A 2013 study in Neurology found that middle-aged men with the highest cortisol levels showed significantly greater hippocampal volume loss on MRI. Low testosterone symptoms without confirmed low total testosterone is the clinical presentation that most commonly delays diagnosis. Men who eat well and train consistently but cannot lose the stress belly are exhibiting textbook cortisol-driven visceral adiposity. This fat does not respond to caloric restriction the way subcutaneous fat does, because its storage is being driven by hormones, not merely caloric surplus. Central belly fat unresponsive to diet and exercise is the most recognizable cortisol signature in men.
Cortisol, often referred to as the "stress hormone," is produced by the adrenal glands and plays a vital role in the body’s response to stress, regulating metabolism, immune function, and aiding in the management of inflammation. These herbs may enhance the effectiveness of hormone therapy by supporting natural cortisol regulation and stress resilience. However, chronically elevated cortisol inevitably suppresses testosterone through the biological mechanisms described earlier. During short bursts of acute stress—such as competition or physical challenges—both cortisol and testosterone can rise simultaneously. Whether through hobbies, time in nature, or social activities, these intentional recovery periods are essential for long-term hormonal health. Scheduling regular "stress breaks"—periods of complete disconnection from work and technology—allows your nervous system to reset and cortisol levels to normalize.
Fatherhood decreases testosterone levels in men, suggesting that the emotions and behaviour tied to paternal care decrease testosterone levels. Collectively, these results suggest that the presence of competitive activities rather than bond-maintenance activities is more relevant to changes in testosterone levels. Married men who engage in bond-maintenance activities such as spending the day with their spouse or child have no different testosterone levels compared to times when they do not engage in such activities. A link has also been found between relaxation following sexual arousal and testosterone levels. The reflexive testosterone increases in male mice is related to the male's initial level of sexual arousal.

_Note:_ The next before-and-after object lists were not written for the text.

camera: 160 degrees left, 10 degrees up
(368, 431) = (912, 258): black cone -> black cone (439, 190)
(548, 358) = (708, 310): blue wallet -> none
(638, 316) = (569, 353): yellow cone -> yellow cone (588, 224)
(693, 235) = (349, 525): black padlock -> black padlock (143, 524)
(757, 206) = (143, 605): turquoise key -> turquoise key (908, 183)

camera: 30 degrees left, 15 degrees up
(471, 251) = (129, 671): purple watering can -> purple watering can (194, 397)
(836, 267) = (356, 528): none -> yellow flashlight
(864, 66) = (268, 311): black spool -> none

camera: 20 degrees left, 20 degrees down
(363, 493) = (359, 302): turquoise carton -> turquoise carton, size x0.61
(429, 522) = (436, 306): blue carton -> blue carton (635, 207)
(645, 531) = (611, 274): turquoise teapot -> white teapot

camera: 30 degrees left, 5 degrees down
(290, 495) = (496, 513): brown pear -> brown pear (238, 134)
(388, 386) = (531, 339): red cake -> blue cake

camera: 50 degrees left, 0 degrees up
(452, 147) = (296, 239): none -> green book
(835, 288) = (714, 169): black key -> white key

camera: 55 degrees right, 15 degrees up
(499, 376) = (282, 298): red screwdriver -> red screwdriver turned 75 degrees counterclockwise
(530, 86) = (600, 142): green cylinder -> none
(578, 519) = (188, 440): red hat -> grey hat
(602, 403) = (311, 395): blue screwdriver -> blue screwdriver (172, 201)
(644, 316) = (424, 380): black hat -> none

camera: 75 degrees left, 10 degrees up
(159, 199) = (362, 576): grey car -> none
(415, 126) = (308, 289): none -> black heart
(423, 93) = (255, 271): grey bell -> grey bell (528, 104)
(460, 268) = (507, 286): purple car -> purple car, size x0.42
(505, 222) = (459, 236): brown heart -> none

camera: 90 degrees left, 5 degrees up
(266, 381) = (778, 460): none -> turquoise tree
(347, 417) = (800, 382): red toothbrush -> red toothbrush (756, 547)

The amount of testosterone synthesized is regulated by the hypothalamic–pituitary–testicular axis (Figure 2). In addition, the amount of testosterone produced by existing Leydig cells is under the control of LH, which regulates the expression of 17β-hydroxysteroid dehydrogenase. The number of Leydig cells in turn is regulated by luteinizing hormone (LH) and follicle-stimulating hormone (FSH). Testosterone is also synthesized in far smaller total quantities in women by the adrenal glands, thecal cells of the ovaries, and, during pregnancy, by the placenta. In the final and rate limiting step, the C17 keto group androstenedione is reduced by 17β-hydroxysteroid dehydrogenase to yield testosterone. In contrast to testosterone, DHEA and DHEA sulfate have been found to act as high-affinity agonists of these receptors.
Repeated measures ANOVA were applied to the ’Resting’ versus the ’Exercise Recovery’ to examine for concentration differences within each respective hormone. The hormonal data from Trial
1and Trial # 2 were pooled so that the Resting and Exercise Recovery comparison involved 90 data points each. Descriptive statistics were determined for all subject characteristics, including age, height, and weight, as well as for hormone concentrations.